1. Calienta la leche en una olla a fuego medio. Disuelve la fécula de maíz en el agua y mezcla con la leche, moviendo con una cuchara de madera para evitar grumos. Cocina hasta que la leche empiece a hervir. Reduce el fuego a bajo y cocina unos minutos más, hasta que la leche se haya espesado. Retira del fuego.

2. Licua la pulpa de guanábana con la leche condensada, hasta tener una consistencia homogénea. Vierte poco a poco dentro de la olla con la leche, moviendo vigorosamente con la cuchara de madera para integrar perfectamente. Deja enfriar y vierte dentro de un molde de metal o vidrio.

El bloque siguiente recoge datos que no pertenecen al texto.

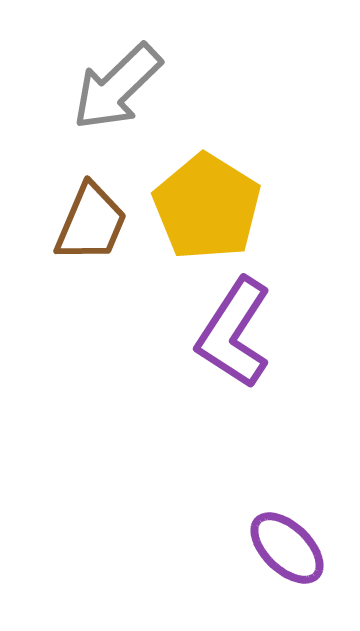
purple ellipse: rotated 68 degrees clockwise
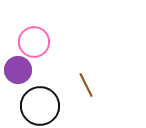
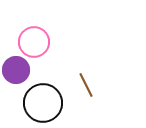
purple circle: moved 2 px left
black circle: moved 3 px right, 3 px up
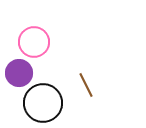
purple circle: moved 3 px right, 3 px down
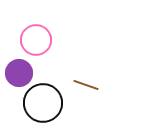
pink circle: moved 2 px right, 2 px up
brown line: rotated 45 degrees counterclockwise
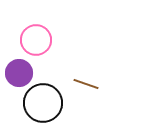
brown line: moved 1 px up
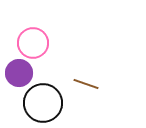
pink circle: moved 3 px left, 3 px down
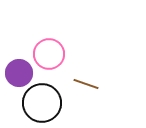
pink circle: moved 16 px right, 11 px down
black circle: moved 1 px left
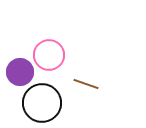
pink circle: moved 1 px down
purple circle: moved 1 px right, 1 px up
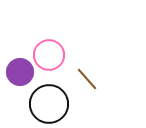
brown line: moved 1 px right, 5 px up; rotated 30 degrees clockwise
black circle: moved 7 px right, 1 px down
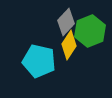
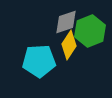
gray diamond: rotated 28 degrees clockwise
cyan pentagon: rotated 16 degrees counterclockwise
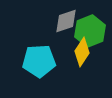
gray diamond: moved 1 px up
yellow diamond: moved 13 px right, 7 px down
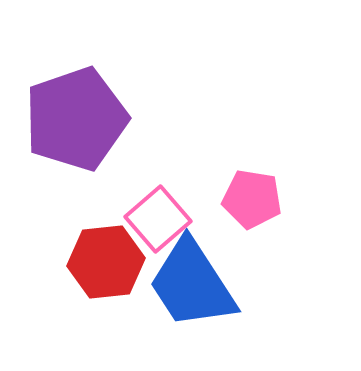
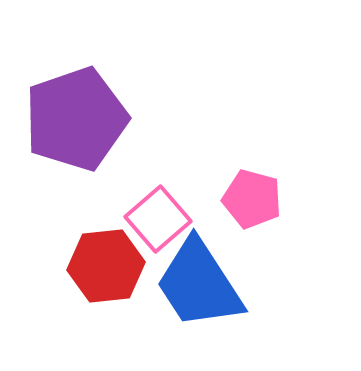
pink pentagon: rotated 6 degrees clockwise
red hexagon: moved 4 px down
blue trapezoid: moved 7 px right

3. Mete el molde al congelador y empieza a checar tu helado después de los primeros 20 minutos. Cuando las orillas empiecen a congelarse, saca del congelador y bate con una batidora eléctrica para deshacer los cristales de hielo. Esto te ayudará a producir un helado más suave y cremoso. Regresa al congelador y repite el procedimiento cada 30 minutos, entre 4 y 5 veces, hasta que el helado esté completamente congelado. Si por alguna razón el helado se endurece demasiado muy rápidamente, colócalo dentro del refrigerador y permite que se suavice un poco antes de batirlo y seguir con el procedimiento.